* _Things to do_
1. Reproduce word for word the stretch of the Flink thread from "thread dump +" through "this helps someone!".
2. Count the lines in the rows that contain the string "left", treating uppercase and lowercase as different. Give only the number.

*** Opening of Selected extract ***

Hi Arvid,
thanks for reply,

thread dump + logs research didn’t help. We suggested that problem was in async 
call to remote key-value storage because we (1) found that async client timeout 
was set to 0 (effectively no timeout, idle infinitely), (2) async client 
threads we sleeping, (3) AsyncWaitOperator.Emitter thread was blocked peeking 
new async result while AsyncWaitOperator.processWatermak was blocked to put new 
item in a queue. We changed timeout to non zero value and since then (for a 
week or so) job doesn’t hang. So, I guess the problem was in async client 
timeout (not in kafka or flink).

Hope this helps someone!

> 9 июня 2021 г., в 14:10, Arvid Heise <ar...@apache.org> написал(а):
> 
> Hi Ilya,
> 
> These messages could pop up when a Kafka broker is down but should eventually 
> disappear. So I'm a bit lost. 
> 
> If there was a bug, it's also most likely fixed in the meantime. So if you 
> want to be on the safe side, I'd try to upgrade to more recent versions 
> (Flink + Kafka consumer).
> 
> Best,
> 
> Arvid
> 
> On Wed, Jun 2, 2021 at 7:01 PM Ilya Karpov <idkf...@gmail.com 
> <mailto:idkf...@gmail.com>> wrote:
> Hi there,
> 
> today I've observed strange behaviour of a flink streaming application (flink 
> 1.6.1, per-job cluster deployment, yarn):
> 3 task managers (2 slots each) are running but only 1 slot is actually 
> consuming messages from kafka (v0.11.0.2), others were idling 
> (currentOutputWatermark was stuck, and 0 numRecordsOutPerSecond metrics).

*** Close of Selected extract ***
*** Opening of Available data ***

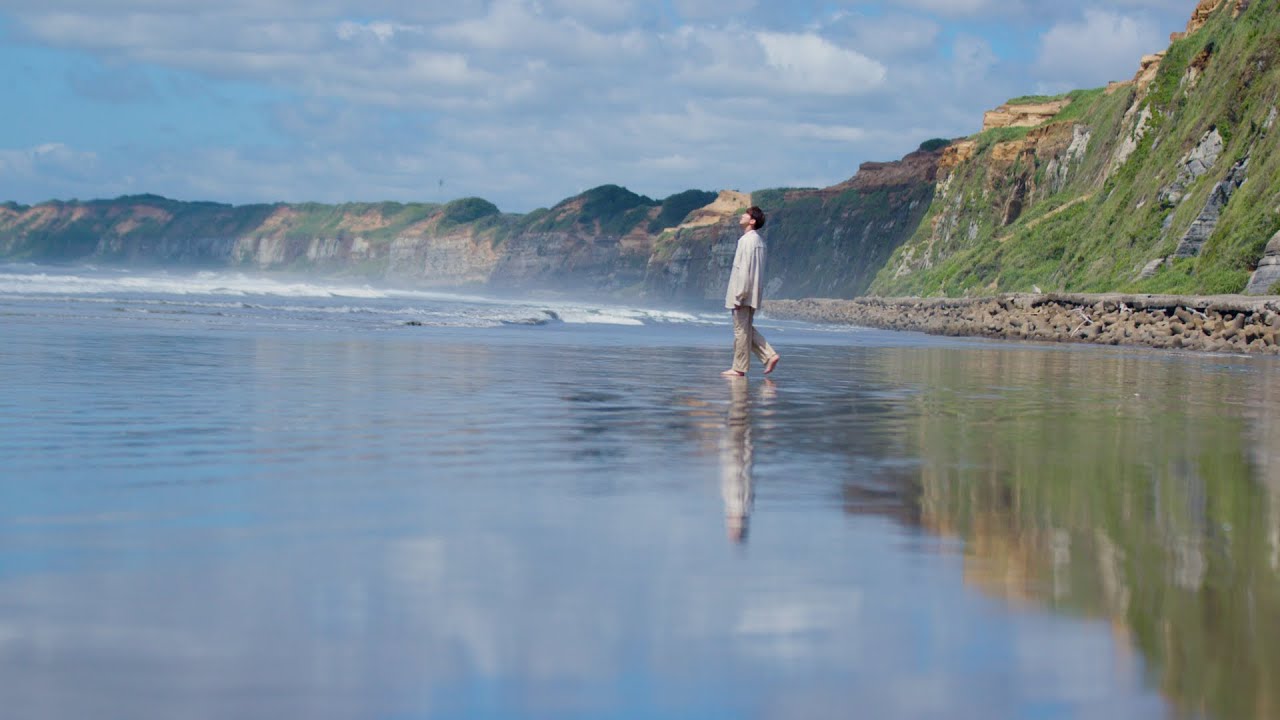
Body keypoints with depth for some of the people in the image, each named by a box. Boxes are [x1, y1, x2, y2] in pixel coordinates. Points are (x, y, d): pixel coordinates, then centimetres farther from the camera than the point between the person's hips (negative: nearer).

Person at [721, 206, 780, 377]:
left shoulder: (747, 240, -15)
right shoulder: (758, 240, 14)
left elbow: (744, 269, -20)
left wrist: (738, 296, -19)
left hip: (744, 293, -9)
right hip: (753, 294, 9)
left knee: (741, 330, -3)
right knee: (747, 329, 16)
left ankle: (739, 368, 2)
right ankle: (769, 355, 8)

*** Close of Available data ***

* _Solution list_
1.
thread dump + logs research didn’t help. We suggested that problem was in async 
call to remote key-value storage because we (1) found that async client timeout 
was set to 0 (effectively no timeout, idle infinitely), (2) async client 
threads we sleeping, (3) AsyncWaitOperator.Emitter thread was blocked peeking 
new async result while AsyncWaitOperator.processWatermak was blocked to put new 
item in a queue. We changed timeout to non zero value and since then (for a 
week or so) job doesn’t hang. So, I guess the problem was in async client 
timeout (not in kafka or flink).

Hope this helps someone!

2. 6